Syed will complete her MBA in May. When she entered the program, she set a goal of securing a consulting role in the health care industry. She has achieved this goal. Syed has accepted an advisory associate position with KPMG’s health care solutions team. The Lincoln, Nebraska, native will relocate to the Boston area this fall.
She will be paired with a KPMG health care sector client to work on a myriad of projects, such as conducting analytical reviews of health care data to determine if business practice change is warranted and developing dashboards to monitor the success of new initiatives.
Heather Doering, assistant director of business career programs at Creighton’s John P. Fahey Career Center, directed Syed to KPMG. After visiting the firm’s booth at the Career Center’s virtual career fair and studying KPMG’s University Connection website, she decided to apply for the health care solutions position.
Syed’s interest in health care dates to her childhood when she volunteered at a Lincoln hospital. She went on to major in nutrition and health sciences, earning Bachelor of Science in Education and Human Sciences at the University of Nebraska-Lincoln, and spent two summers interning with Boston Medical Center, first as a population health intern and then as a strategy and operations intern.

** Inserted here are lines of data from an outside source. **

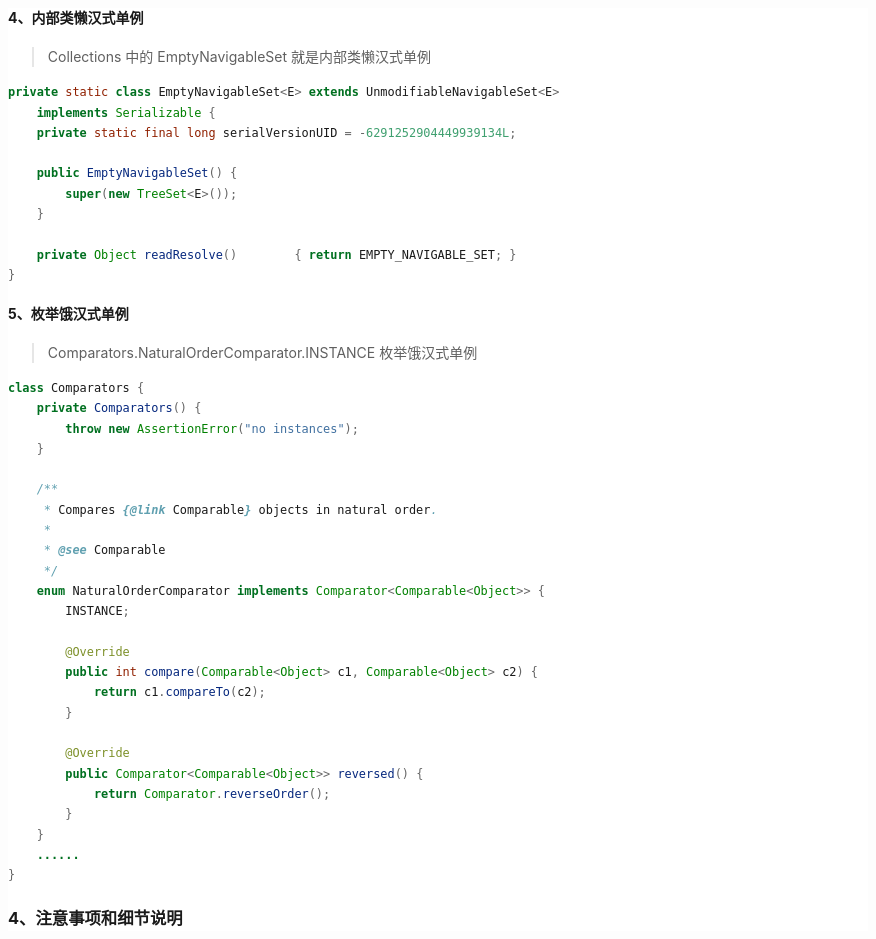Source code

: 

#### 4、内部类懒汉式单例

> Collections 中的 EmptyNavigableSet 就是内部类懒汉式单例

```java
private static class EmptyNavigableSet<E> extends UnmodifiableNavigableSet<E>
    implements Serializable {
    private static final long serialVersionUID = -6291252904449939134L;

    public EmptyNavigableSet() {
        super(new TreeSet<E>());
    }

    private Object readResolve()        { return EMPTY_NAVIGABLE_SET; }
}
```



#### 5、枚举饿汉式单例

> Comparators.NaturalOrderComparator.INSTANCE 枚举饿汉式单例

```java
class Comparators {
    private Comparators() {
        throw new AssertionError("no instances");
    }

    /**
     * Compares {@link Comparable} objects in natural order.
     *
     * @see Comparable
     */
    enum NaturalOrderComparator implements Comparator<Comparable<Object>> {
        INSTANCE;

        @Override
        public int compare(Comparable<Object> c1, Comparable<Object> c2) {
            return c1.compareTo(c2);
        }

        @Override
        public Comparator<Comparable<Object>> reversed() {
            return Comparator.reverseOrder();
        }
    }
    ......
}
```



### 4、注意事项和细节说明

These experiences, she says, confirmed that she wanted a career in health care and inspired her to earn an advanced business degree. Initially, she considered what she calls a “more clinical path in health care.” But she then realized she truly enjoyed working on health care projects – “tasks focused on enhancing patient experience, overcoming barriers to care and providing quality improvement.”
“There is so much that excites me about this opportunity,” Syed says. “I’m excited to get my foot back in the health care industry door, truly start my career, meet and collaborate with new colleagues and experience living in Boston.”
Aware of Creighton’s academic reputation, Syed knew she’d apply to the Heider College of Business’ MBA program. But what really set Creighton apart from other programs was the community. “Other programs I was considering were not as personal as Creighton,” she says.
As a full-time analyst with the U.S. Department of Homeland Security, Syed knew she needed a program that was flexible so she could take classes at her own pace. Though she prefers online classes, she was still able to engage with her professors and peers and build relationships. One of the highlights of her MBA experience was participating in the Australia travel course, spending two weeks in Sydney and Melbourne to tour Australian companies and cultural sites and learn about the continent’s history and people.
“This is an example of how I was able to mold my MBA experience as I desired,” she says.
For Syed, a Creighton education is “one-of-a-kind.” She says she always felt like her professors cared about her as an individual and appreciated their creativity in delivering the same quality education during the pandemic. And she is grateful for the hours Doering and the Career Center staff dedicated to her post-graduate employment hunt and their excitement for her when KPMG made an offer.
“An educational community like the one at Creighton is unmatched,” Syed says.